When I named our application sugarmill, my colleagues assumed this was a lighthearted gesture. And we made it so. I once gave out the "sugarmill awards" to people who contributed to the development of the project. What was the award? A pound of sugar decorated with rainbows and ponies.

But I picked the name for a different reason. I picked it as a reminder to myself.

As excited as I was to be building the cloud platform for a cutting edge Internet of Things platform -- one still unrivaled -- I knew that today's breakthrough tech would be yesterday's news. And, as Elvis Costello put it, "Yesterday's news is tomorrow's chip paper."
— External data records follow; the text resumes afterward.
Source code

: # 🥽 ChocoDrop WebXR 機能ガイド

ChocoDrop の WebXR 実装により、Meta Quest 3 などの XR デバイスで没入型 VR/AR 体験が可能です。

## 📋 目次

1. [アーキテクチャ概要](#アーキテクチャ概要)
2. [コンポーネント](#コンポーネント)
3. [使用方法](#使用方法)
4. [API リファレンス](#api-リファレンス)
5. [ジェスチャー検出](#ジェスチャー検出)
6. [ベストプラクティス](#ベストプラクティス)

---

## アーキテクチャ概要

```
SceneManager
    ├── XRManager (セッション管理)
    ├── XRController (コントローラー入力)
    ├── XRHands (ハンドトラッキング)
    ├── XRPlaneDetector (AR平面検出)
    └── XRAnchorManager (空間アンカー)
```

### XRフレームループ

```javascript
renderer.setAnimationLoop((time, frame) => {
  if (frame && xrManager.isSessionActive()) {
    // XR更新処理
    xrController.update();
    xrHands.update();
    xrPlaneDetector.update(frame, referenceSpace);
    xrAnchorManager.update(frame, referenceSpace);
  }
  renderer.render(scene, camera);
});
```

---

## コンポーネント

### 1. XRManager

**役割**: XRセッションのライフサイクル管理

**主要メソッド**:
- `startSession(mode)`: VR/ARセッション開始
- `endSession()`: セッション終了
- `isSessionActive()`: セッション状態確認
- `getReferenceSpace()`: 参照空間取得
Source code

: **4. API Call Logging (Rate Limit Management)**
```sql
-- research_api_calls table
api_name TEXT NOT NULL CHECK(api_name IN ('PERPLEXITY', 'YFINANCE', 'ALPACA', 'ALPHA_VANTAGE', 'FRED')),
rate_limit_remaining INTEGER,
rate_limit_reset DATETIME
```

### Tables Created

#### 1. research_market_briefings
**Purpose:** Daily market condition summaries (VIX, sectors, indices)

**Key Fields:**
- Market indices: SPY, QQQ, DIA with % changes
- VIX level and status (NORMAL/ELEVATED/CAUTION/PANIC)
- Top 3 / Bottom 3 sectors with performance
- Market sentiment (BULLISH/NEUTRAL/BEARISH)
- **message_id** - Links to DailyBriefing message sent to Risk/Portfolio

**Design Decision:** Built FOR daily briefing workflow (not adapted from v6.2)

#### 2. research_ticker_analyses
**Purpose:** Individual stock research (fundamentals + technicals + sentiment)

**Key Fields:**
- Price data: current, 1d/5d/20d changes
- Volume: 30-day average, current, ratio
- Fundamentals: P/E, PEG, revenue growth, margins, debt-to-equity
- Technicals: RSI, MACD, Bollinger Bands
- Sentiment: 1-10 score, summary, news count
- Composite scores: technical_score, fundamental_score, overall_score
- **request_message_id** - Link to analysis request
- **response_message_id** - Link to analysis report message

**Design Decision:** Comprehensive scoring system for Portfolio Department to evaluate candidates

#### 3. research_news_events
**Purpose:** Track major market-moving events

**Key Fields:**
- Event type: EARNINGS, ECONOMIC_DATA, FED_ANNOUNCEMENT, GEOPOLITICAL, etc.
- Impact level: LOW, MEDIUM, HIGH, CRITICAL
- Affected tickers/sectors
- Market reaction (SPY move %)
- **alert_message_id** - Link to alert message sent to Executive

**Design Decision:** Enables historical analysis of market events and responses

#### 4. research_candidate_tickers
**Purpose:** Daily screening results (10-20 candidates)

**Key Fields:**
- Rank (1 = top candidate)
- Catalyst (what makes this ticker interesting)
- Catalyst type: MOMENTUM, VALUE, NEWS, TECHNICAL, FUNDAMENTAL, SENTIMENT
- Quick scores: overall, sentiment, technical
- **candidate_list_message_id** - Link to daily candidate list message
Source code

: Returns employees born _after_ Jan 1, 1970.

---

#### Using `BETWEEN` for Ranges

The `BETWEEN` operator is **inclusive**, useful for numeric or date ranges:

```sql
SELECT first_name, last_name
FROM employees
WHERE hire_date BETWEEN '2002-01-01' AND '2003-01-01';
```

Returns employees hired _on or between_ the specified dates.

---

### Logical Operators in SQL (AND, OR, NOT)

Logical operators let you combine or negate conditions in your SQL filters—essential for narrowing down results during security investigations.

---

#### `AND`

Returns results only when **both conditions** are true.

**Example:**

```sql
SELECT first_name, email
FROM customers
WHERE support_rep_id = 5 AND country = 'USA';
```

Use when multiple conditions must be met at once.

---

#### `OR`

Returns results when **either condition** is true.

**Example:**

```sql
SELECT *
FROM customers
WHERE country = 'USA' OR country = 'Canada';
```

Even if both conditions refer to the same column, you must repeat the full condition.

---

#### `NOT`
Sugarmill meant "tomorrow's chip paper."

Code is Art

In Jacques Lacan's theory of psychoanalysis, jouissance involved not only pleasure, but also suffering. (Anyone who's ever written software can relate.) I certainly would not go as overboard as Lacan in his subsequent analysis. But he taps something profoundly true about the nature of the creative act: it hurts.

Friedrich Nietzsche, too, captured the idea in the famous preface to The Joyful Science (or, The Gay Science, depending on your translation). He uses the metaphor of childbirth to talk about creation. It is painful, but it results in the introduction of something into the world that wasn't there before.

Nietzsche was thinking of art. We who create software can sympathize. For that is what we do. We create things that were not there before. We create things that humankind has never before seen.

Science discovers what is there. Engineering assembles. We do some of each. But we do more.

We create things that never before existed.

And for that reason, we are artists as much as scientists or engineers.

But Nietzsche's childbirth metaphor stopped well nigh of its ultimate conclusion. What is born also dies. The things that we create may be novel when we create them, but they will age, and they will die. Over the last fifteen years I have buried the same T.S. Eliot quote in code comments, variable names, and unit tests:

This is the way the world ends

This is the way the world ends

This is the way the world ends

Not with a bang but a whimper.

It comes from the aptly named poem, The Hollow Men.

Eliot's words capture the fantastic truth that we software developers build worlds. We are applied metaphysicians. But the sober note is that these worlds become wastelands, most often with the whimper of bit rot and vanishing user bases.

We Are the Avant Garde

When Édouard Manet (and later Claude Monet) rebelled against the Beaux Arts, creating the style of art called Impressionism, they sought to capture the fleetngness of the world. The classical tradition dominant at the time was obsessed with the Greeks and Romans, along with the Italian Renaissance. The subject matter of art was the immortal realm of mythology and empire.

The Impressionists balked. They did so by painting fast. Outdoors. With rough brush strokes and unblended colors. And in their furious attempts to capture the moment as a moment, the Impressionists captured something else: the celebration of the temporary. We need to learn that lesson.

Software is a sugarmill. Today it is full to the brim with sweetness. Tomorrow it will sit abandoned at the edge of town. The moment Monet captured in the garden is long gone. The sun has set on the water lillies. But the art remains. The Great West Sugar plant no longer processes sugar beets. But as a monument it stands.

Can we write software that is a sugarmill? Can we write software that looms as a monument long after it has been abandoned? And even if we cannot, have we produced anything less than art?

There is something in our vocation that transcends the utility of software. We are the new avant garde. It is up to us not just to create new things, or even to create useful things, but to create beautiful things.